• [Task objective]
Everything from the line with "middle mcp: (265, 274)" through the final line below should be copied out exactly, and nothing else should appear.

-- -- --

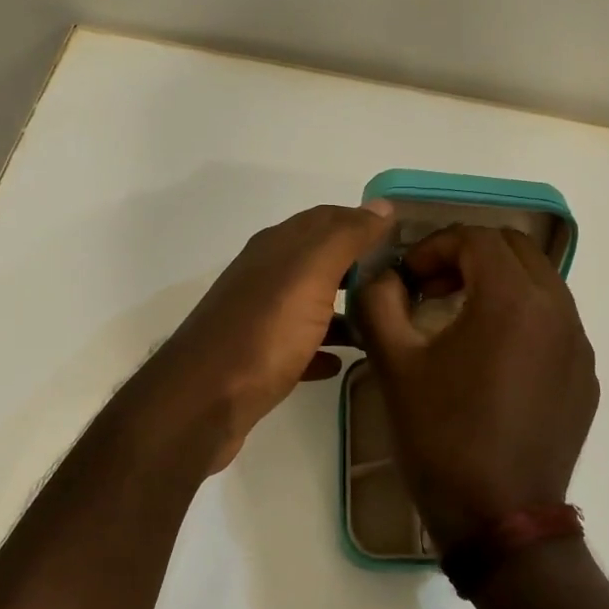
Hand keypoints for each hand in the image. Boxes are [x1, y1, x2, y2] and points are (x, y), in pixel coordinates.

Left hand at [145, 201, 395, 472]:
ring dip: (344, 307)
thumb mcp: (310, 273)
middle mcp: (265, 274)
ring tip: (382, 322)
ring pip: (311, 301)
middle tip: (402, 281)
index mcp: (277, 247)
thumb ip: (346, 237)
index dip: (365, 222)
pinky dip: (323, 345)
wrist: (204, 402)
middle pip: (320, 259)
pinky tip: (344, 361)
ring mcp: (259, 317)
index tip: (405, 238)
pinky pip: (299, 344)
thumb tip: (382, 206)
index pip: (328, 218)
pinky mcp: (257, 358)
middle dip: (359, 264)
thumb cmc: (263, 331)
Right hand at [355, 226, 598, 549]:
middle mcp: (558, 309)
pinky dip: (522, 317)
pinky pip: (555, 323)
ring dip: (497, 284)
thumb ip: (379, 302)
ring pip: (540, 283)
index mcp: (512, 299)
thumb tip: (382, 277)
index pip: (475, 237)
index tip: (407, 279)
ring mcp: (579, 345)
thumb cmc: (442, 437)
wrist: (501, 520)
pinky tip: (493, 359)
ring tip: (459, 319)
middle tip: (431, 290)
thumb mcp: (394, 365)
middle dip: (468, 257)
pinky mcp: (585, 377)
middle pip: (514, 249)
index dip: (433, 247)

-- -- --

• [Response to this exercise]
middle mcp: (265, 274)
ring tip: (382, 322)
ring pip: (311, 301)
middle tip: (402, 281)
index mcp: (277, 247)
thumb ip: (346, 237)
index dip: (365, 222)
pinky dip: (323, 345)
wrist: (204, 402)
middle pip: (320, 259)
pinky tip: (344, 361)
ring mcp: (259, 317)
index tip: (405, 238)
pinky pip: (299, 344)
thumb tip: (382, 206)
index pip: (328, 218)
pinky mcp: (257, 358)
middle dip: (359, 264)
thumb cmc: (263, 331)
Right hand at [355, 226, 598, 549]:
middle mcp: (558, 309)
pinky dip: (522, 317)
pinky pip: (555, 323)
ring dip: (497, 284)
thumb ip: (379, 302)
ring pip: (540, 283)
index mcp: (512, 299)
thumb tip: (382, 277)
index pip: (475, 237)
index tip: (407, 279)
ring mcp: (579, 345)
thumb cmc: (442, 437)
wrist: (501, 520)
pinky tip: (493, 359)
ring tip: (459, 319)
middle tip: (431, 290)
thumb mcp: (394, 365)
middle dip: (468, 257)
pinky mcp: (585, 377)
middle pip: (514, 249)
index dip: (433, 247)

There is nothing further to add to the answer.